DOCUMENT EXTRACT:
ExecStartPre=/bin/sh -c "[ ! -e /usr/bin/galera_recovery ] && VAR= || \
VAR=`cd /usr/bin/..; /usr/bin/galera_recovery`; [ $? -eq 0 ] \
&& systemctl set-environment _WSREP_START_POSITION=$VAR || exit 1"
# Needed to create system tables etc.
# ExecStartPre=/usr/bin/mysql_install_db -u mysql
# Start main service
# MYSQLD_OPTS here is for users to set in /etc/systemd/system/mariadb.service.d/MY_SPECIAL.conf
# Use the [Service] section and Environment="MYSQLD_OPTS=...".
# This isn't a replacement for my.cnf.
# _WSREP_NEW_CLUSTER is for the exclusive use of the script galera_new_cluster
ExecStart=/usr/sbin/mysqld $MYSQLD_OPTS $_WSREP_NEW_CLUSTER $_WSREP_START_POSITION
# Unset _WSREP_START_POSITION environment variable.
ExecStartPost=/bin/sh -c "systemctl unset-environment _WSREP_START_POSITION"
KillSignal=SIGTERM
# Don't want to see an automated SIGKILL ever
SendSIGKILL=no
# Restart crashed server only, on-failure would also restart, for example, when
# my.cnf contains unknown option
Restart=on-abort
RestartSec=5s
UMask=007
##############################################################################
## USERs can override
##
##
## by creating a file in /etc/systemd/system/mariadb.service.d/MY_SPECIAL.conf
## and adding/setting the following under [Service] will override this file's
## settings.

DATASET EXTRACT:
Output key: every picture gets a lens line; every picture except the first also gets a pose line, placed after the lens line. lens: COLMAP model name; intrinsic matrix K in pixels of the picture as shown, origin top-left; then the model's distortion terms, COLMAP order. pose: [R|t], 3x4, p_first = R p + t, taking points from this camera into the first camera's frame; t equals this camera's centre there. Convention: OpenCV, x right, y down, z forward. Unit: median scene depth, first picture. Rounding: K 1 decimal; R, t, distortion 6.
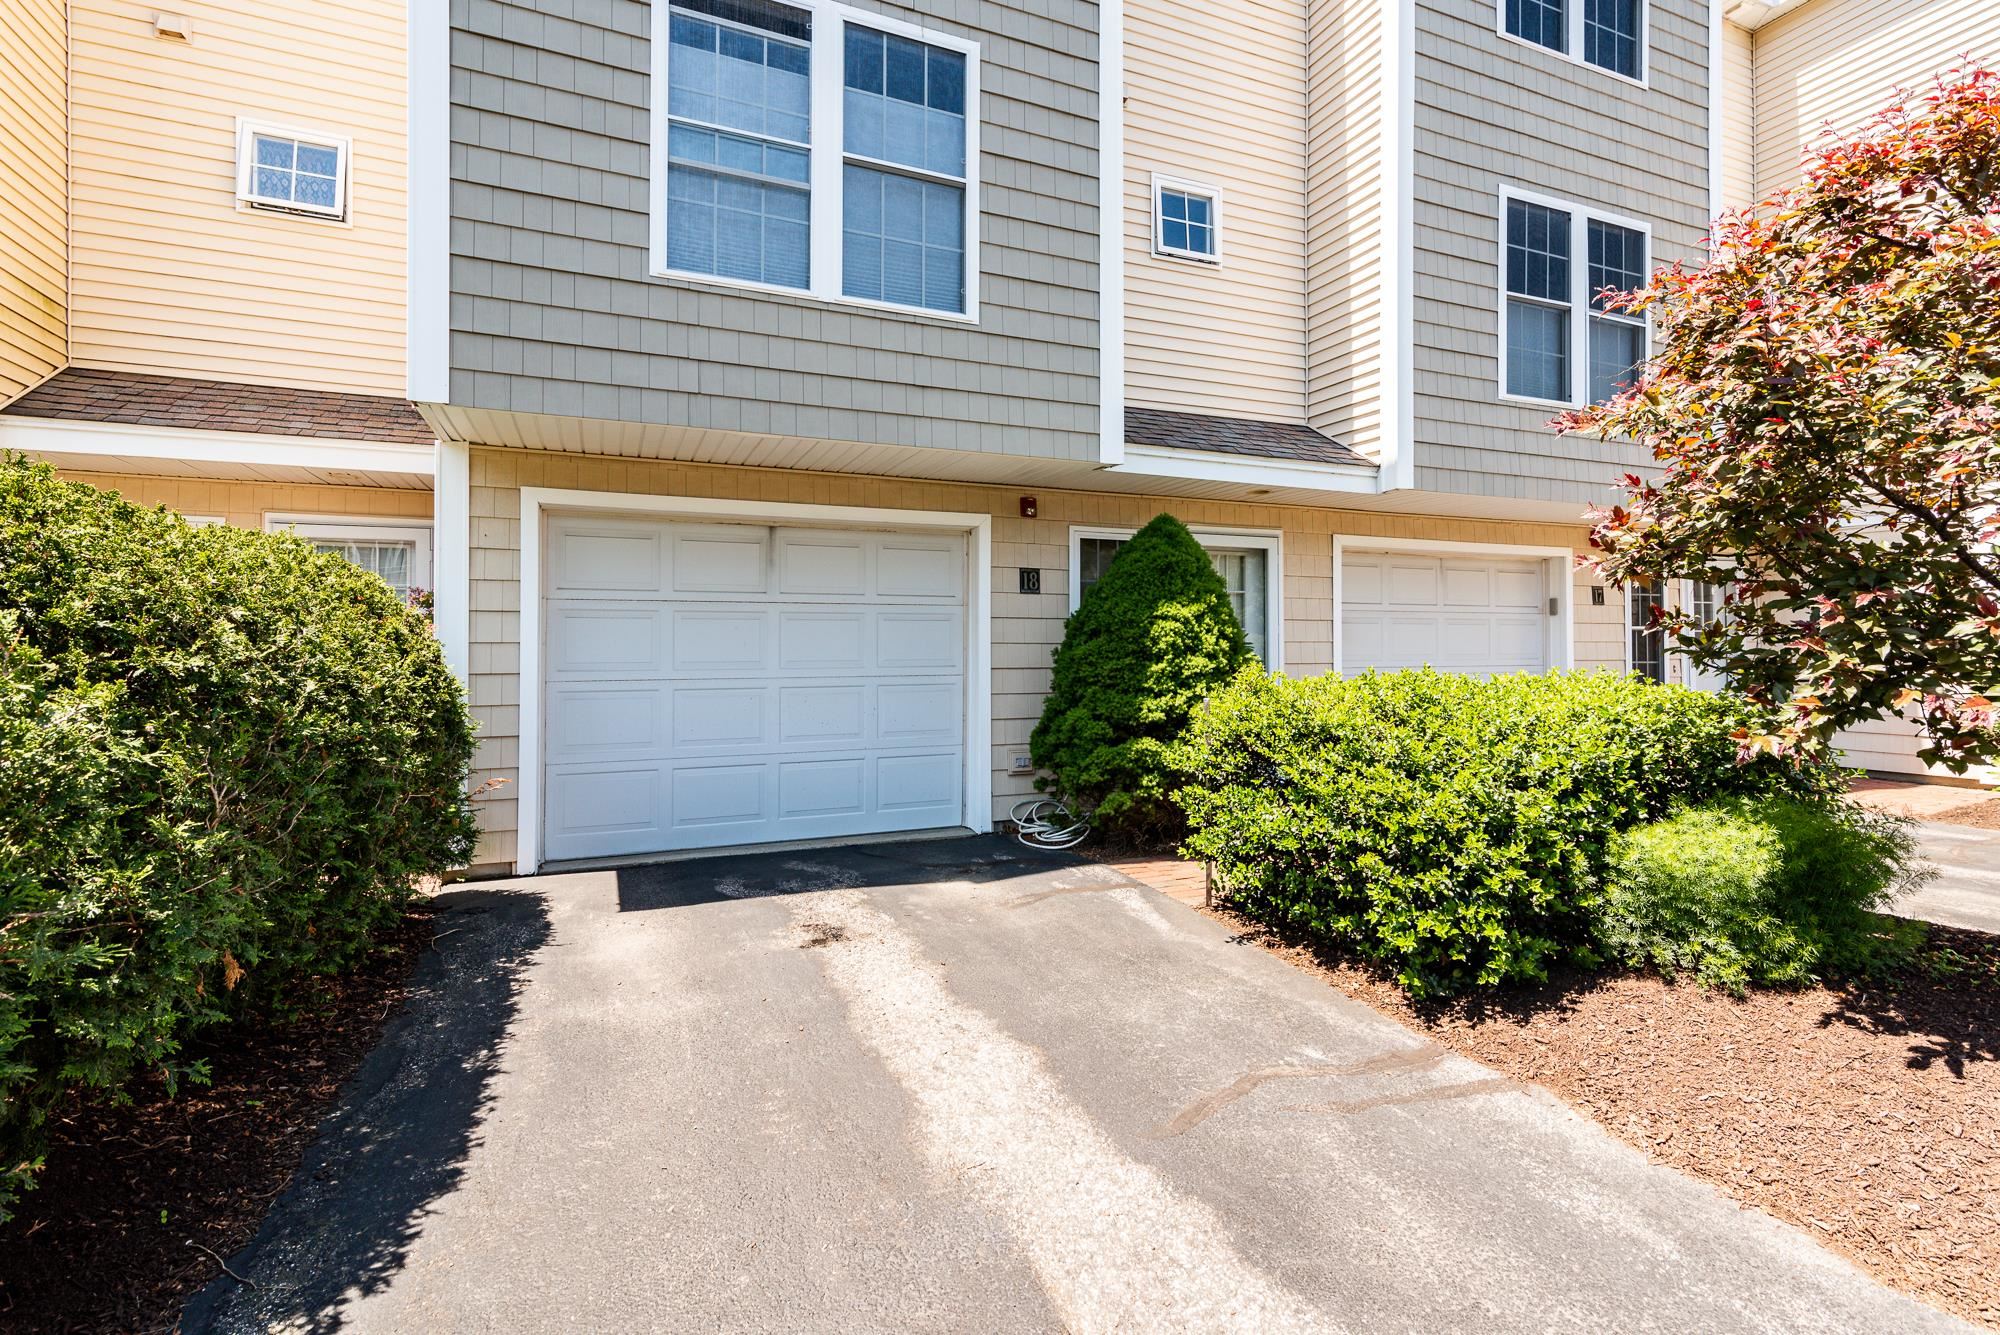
lens RADIAL K [[931.8, 0, 992.0], [0, 931.8, 623.9], [0, 0, 1]] dist [0.016891, 0.000380]
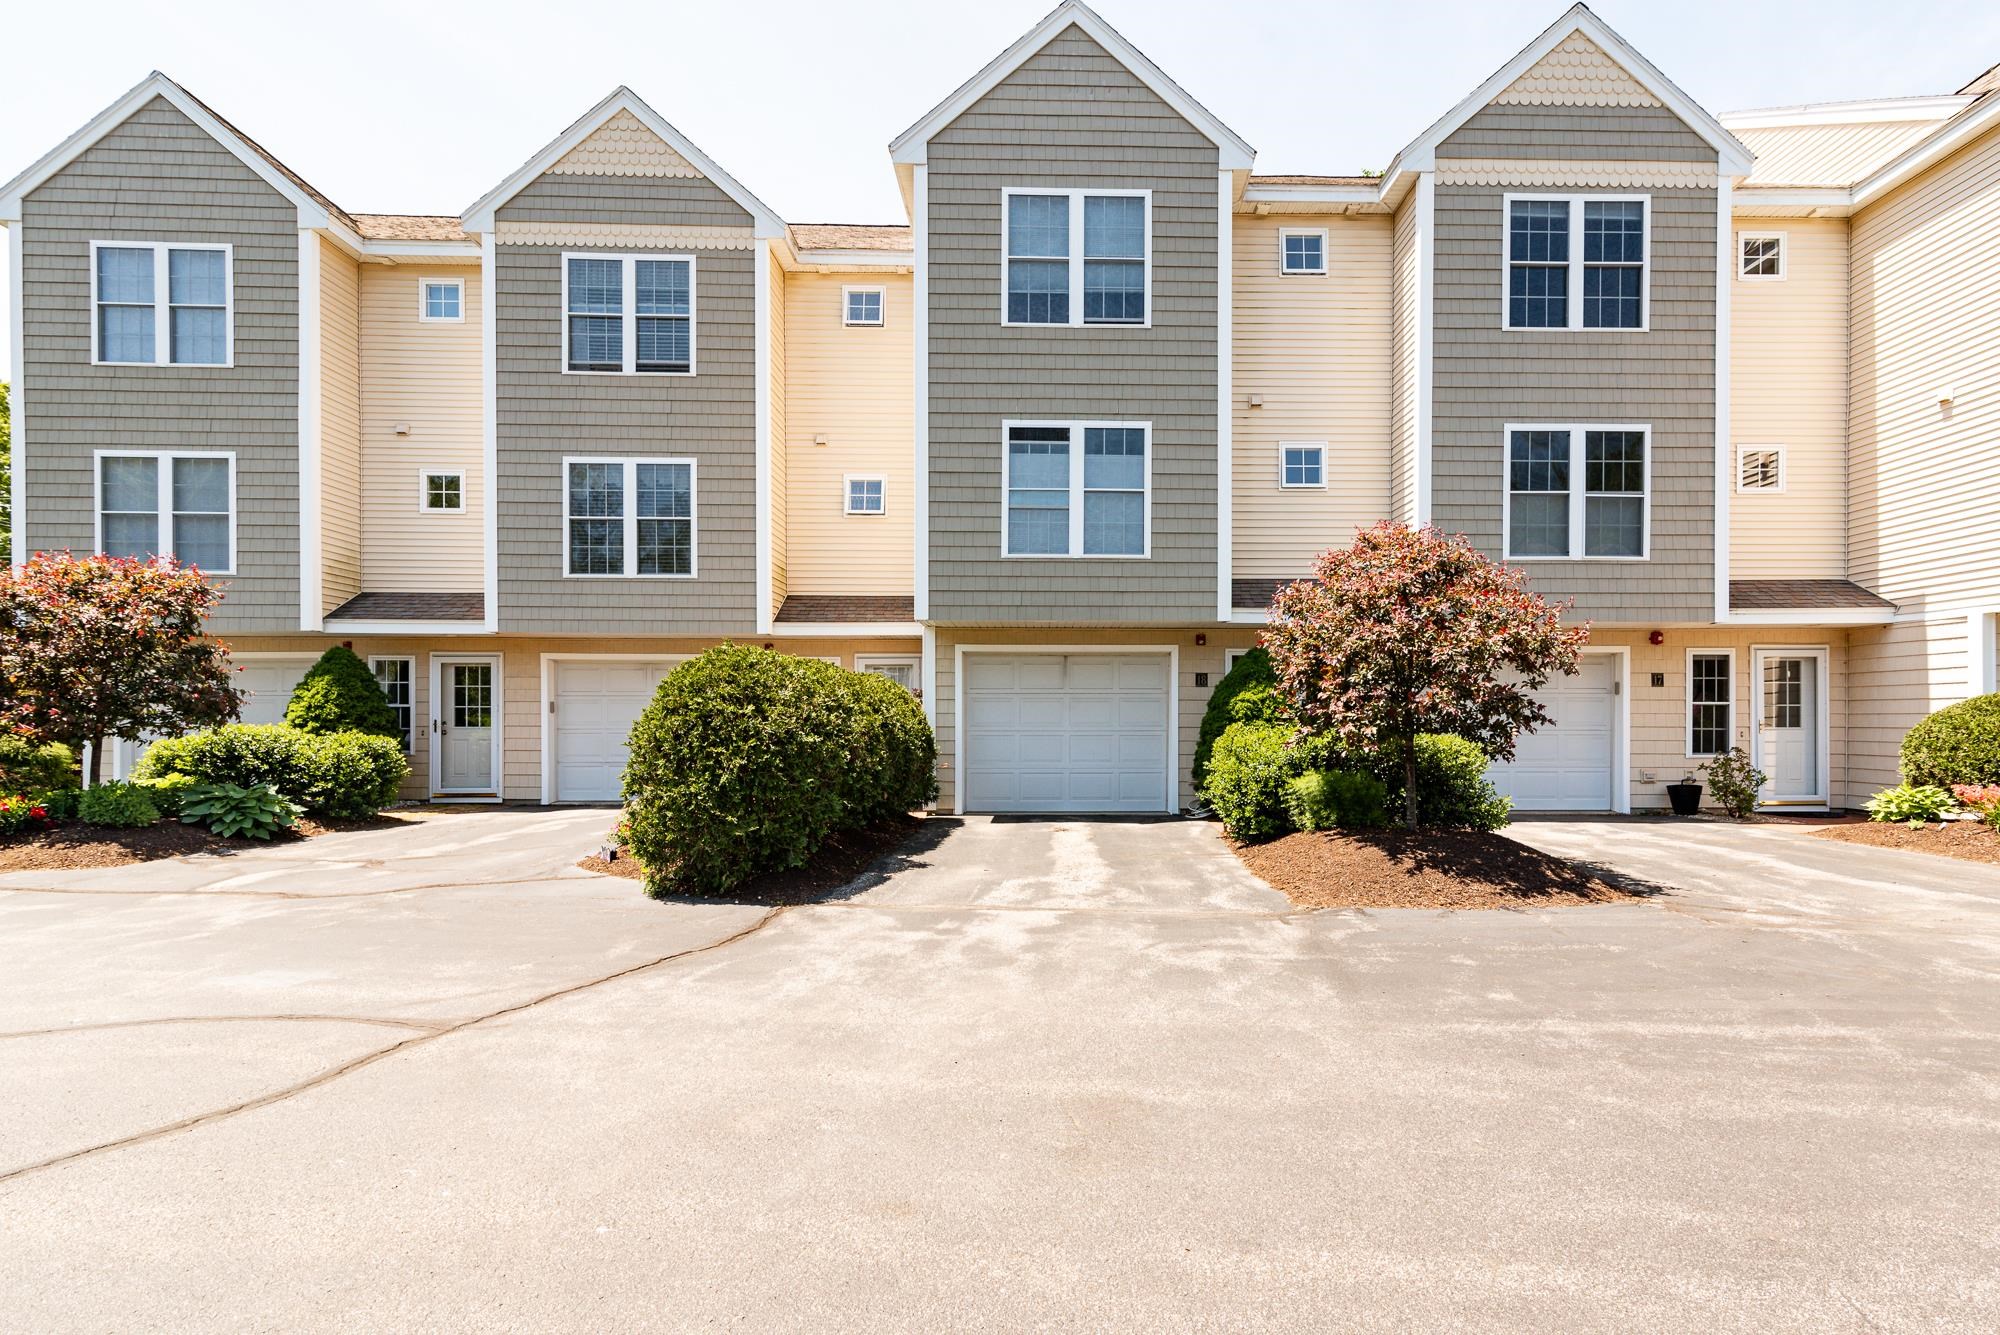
lens RADIAL K [[931.8, 0, 998.3], [0, 931.8, 711.6], [0, 0, 1]] dist [0.016891, 0.000380]
pose [[0.903882, 0.000402, -0.427782, 0.559418], [0.006753, 0.999862, 0.015209, -0.017429], [0.427729, -0.016635, 0.903754, -1.002891]]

ASSIGNED TASK A:
Answer these questions about the MariaDB service unit file:
(i) Which variable is reserved for the exclusive use of the galera_new_cluster script?
(ii) What value is RestartSec given?
(iii) In which file are users meant to set MYSQLD_OPTS?
ASSIGNED TASK B: Write the lines that follow in the MariaDB service unit file, picking up right after its last line.

TASK OUTPUT A:
(i) _WSREP_NEW_CLUSTER
(ii) 5s
(iii) /etc/systemd/system/mariadb.service.d/MY_SPECIAL.conf

TASK OUTPUT B:
# Useful options not previously available in [mysqld_safe]
# Kernels like killing mysqld when out of memory because its big.
# Lets temper that preference a little.
# OOMScoreAdjust=-600
# Explicitly start with high IO priority
# BlockIOWeight=1000
# If you don't use the /tmp directory for SELECT ... OUTFILE and
# LOAD DATA INFILE you can enable PrivateTmp=true for a little more security.
PrivateTmp=false
# Set an explicit Start and Stop timeout of 900 seconds (15 minutes!)
# this is the same value as used in SysV init scripts in the past
# Galera might need a longer timeout, check the KB if you want to change this:
# https://mariadb.com/kb/en/library/systemd/#configuring-the-systemd-service-timeout
TimeoutStartSec=900
TimeoutStopSec=900
##
## Options previously available to be set via [mysqld_safe]
## that now needs to be set by systemd config files as mysqld_safe
## isn't executed.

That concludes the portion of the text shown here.